(Task item):
Look through the material below. Return exactly the lines from the one with "Please give me" through the one with "- bag [373, 43, 505, 181]", both included.

(Records supplied):

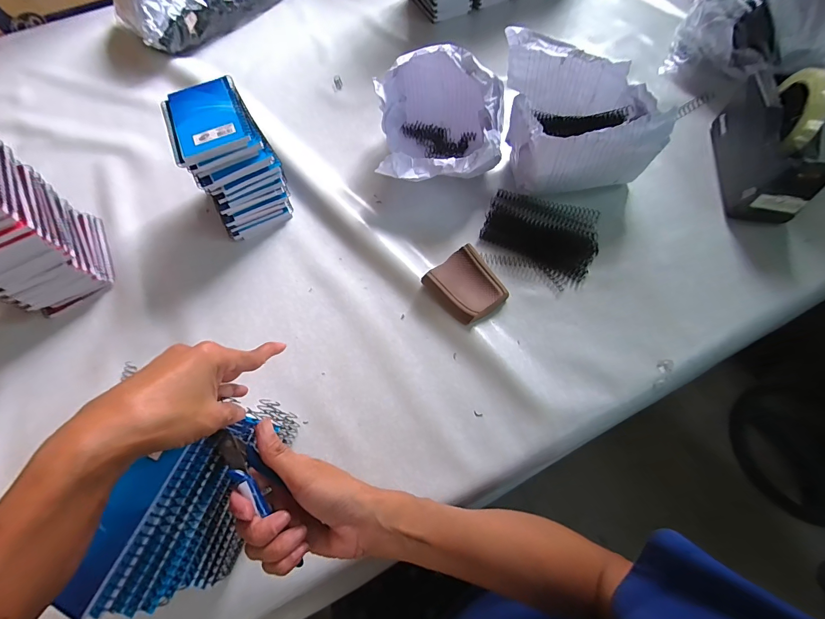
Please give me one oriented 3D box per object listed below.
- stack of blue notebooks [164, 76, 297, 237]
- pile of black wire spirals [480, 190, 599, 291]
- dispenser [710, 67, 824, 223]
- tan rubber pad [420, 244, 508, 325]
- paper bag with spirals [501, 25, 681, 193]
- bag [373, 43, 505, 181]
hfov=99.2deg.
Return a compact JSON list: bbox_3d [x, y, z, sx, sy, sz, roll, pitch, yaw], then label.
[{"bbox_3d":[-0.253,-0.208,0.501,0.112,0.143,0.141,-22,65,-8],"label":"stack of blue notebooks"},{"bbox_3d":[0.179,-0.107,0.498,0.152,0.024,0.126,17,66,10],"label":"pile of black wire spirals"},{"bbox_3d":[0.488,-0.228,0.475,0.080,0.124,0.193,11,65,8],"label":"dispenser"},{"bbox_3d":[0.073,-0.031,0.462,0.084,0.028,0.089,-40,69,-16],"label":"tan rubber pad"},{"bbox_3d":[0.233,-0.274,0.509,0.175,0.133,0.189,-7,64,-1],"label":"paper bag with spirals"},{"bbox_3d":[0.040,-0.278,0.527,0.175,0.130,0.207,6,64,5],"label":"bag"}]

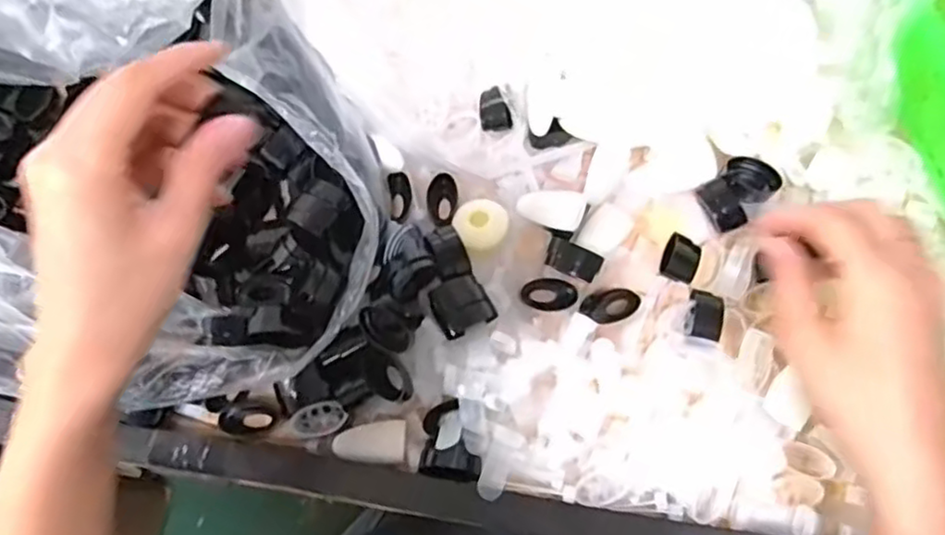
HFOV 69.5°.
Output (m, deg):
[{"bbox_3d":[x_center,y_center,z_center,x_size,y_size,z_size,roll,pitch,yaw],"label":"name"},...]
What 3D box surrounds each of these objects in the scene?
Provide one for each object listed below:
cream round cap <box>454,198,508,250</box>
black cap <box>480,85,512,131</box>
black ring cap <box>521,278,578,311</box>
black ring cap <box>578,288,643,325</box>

* * *

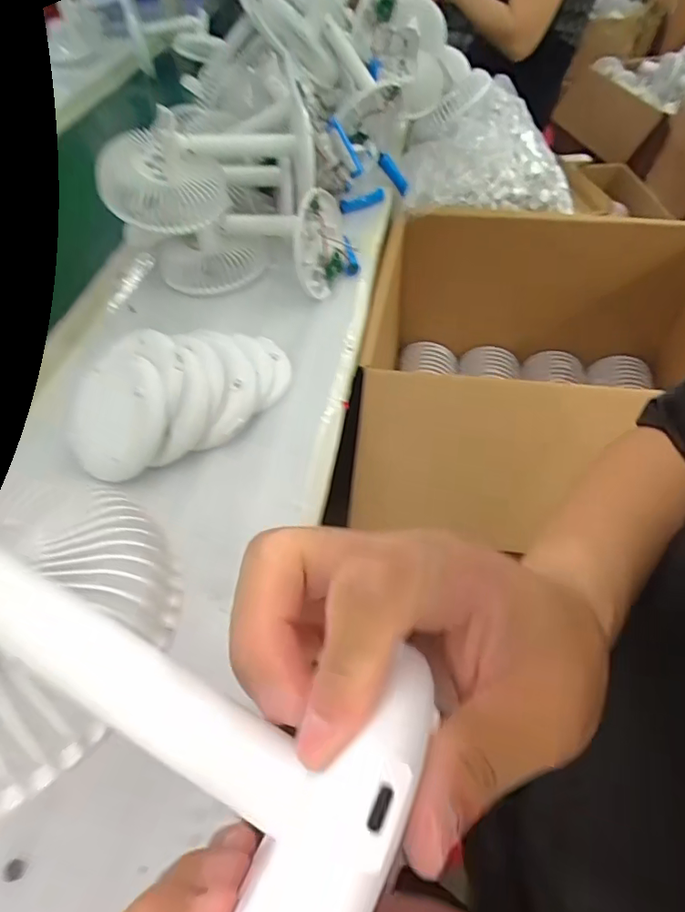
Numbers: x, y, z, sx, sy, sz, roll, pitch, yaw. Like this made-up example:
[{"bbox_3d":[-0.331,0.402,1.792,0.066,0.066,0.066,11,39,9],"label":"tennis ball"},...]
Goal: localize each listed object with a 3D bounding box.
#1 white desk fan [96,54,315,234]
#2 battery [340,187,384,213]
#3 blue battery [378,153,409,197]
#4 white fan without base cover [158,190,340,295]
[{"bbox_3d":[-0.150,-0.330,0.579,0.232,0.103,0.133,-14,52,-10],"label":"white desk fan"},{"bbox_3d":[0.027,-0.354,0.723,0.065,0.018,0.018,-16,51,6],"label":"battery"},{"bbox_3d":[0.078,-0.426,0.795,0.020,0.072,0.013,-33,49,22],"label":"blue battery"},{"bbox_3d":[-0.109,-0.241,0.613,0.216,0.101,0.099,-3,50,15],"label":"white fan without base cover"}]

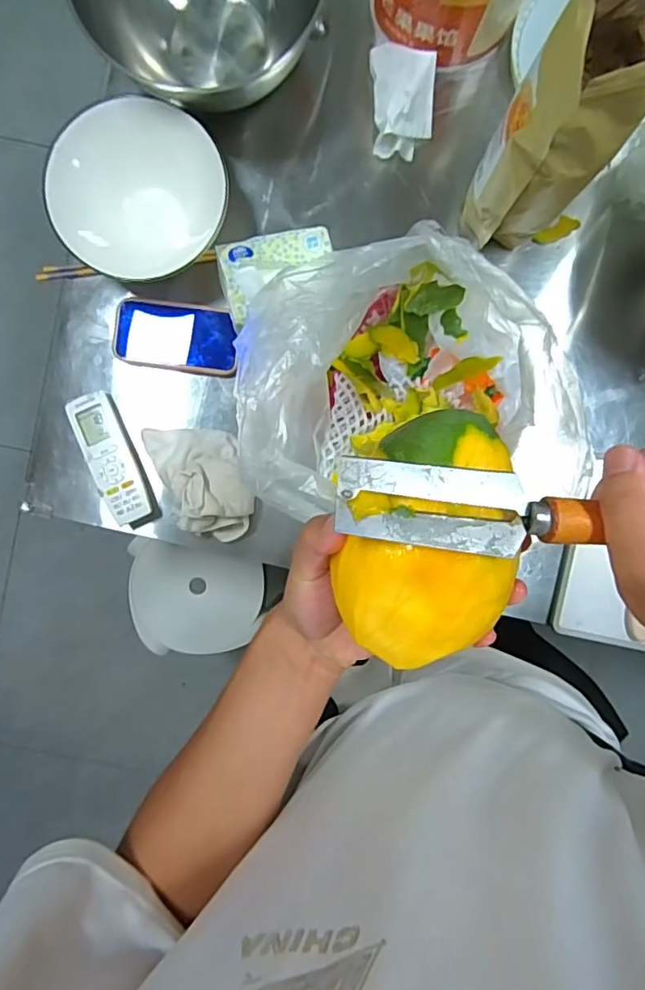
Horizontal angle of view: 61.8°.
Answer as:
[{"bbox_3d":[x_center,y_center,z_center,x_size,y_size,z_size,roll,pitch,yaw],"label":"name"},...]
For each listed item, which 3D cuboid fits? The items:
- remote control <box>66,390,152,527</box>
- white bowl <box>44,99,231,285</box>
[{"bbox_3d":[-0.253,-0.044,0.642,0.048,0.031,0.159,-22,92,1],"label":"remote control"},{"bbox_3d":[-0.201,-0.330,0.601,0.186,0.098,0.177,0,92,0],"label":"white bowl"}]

...

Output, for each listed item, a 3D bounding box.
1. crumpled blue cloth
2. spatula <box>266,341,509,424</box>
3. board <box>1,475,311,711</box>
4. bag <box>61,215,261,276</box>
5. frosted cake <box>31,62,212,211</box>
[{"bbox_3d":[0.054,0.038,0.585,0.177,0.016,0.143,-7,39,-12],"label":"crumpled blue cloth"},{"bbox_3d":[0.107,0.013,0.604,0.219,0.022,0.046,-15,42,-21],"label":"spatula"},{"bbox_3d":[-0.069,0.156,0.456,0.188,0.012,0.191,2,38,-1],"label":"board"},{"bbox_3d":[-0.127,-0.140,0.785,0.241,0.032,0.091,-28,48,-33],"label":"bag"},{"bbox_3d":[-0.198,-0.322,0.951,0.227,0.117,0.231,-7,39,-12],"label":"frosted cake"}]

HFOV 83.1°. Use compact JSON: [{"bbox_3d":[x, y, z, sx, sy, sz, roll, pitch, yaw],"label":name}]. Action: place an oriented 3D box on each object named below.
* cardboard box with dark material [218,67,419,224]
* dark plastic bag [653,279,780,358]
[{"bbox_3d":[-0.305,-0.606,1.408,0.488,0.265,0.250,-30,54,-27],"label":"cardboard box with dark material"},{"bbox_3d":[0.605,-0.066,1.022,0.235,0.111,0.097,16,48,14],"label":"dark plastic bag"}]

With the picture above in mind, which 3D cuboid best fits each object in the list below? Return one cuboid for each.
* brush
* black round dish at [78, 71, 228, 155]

(Output for this task):
Please give me one oriented 3D box per object listed below.
- stack of blue notebooks [164, 76, 297, 237]
- pile of black wire spirals [480, 190, 599, 291]
- dispenser [710, 67, 824, 223]
- tan rubber pad [420, 244, 508, 325]
- paper bag with spirals [501, 25, 681, 193]
- bag [373, 43, 505, 181]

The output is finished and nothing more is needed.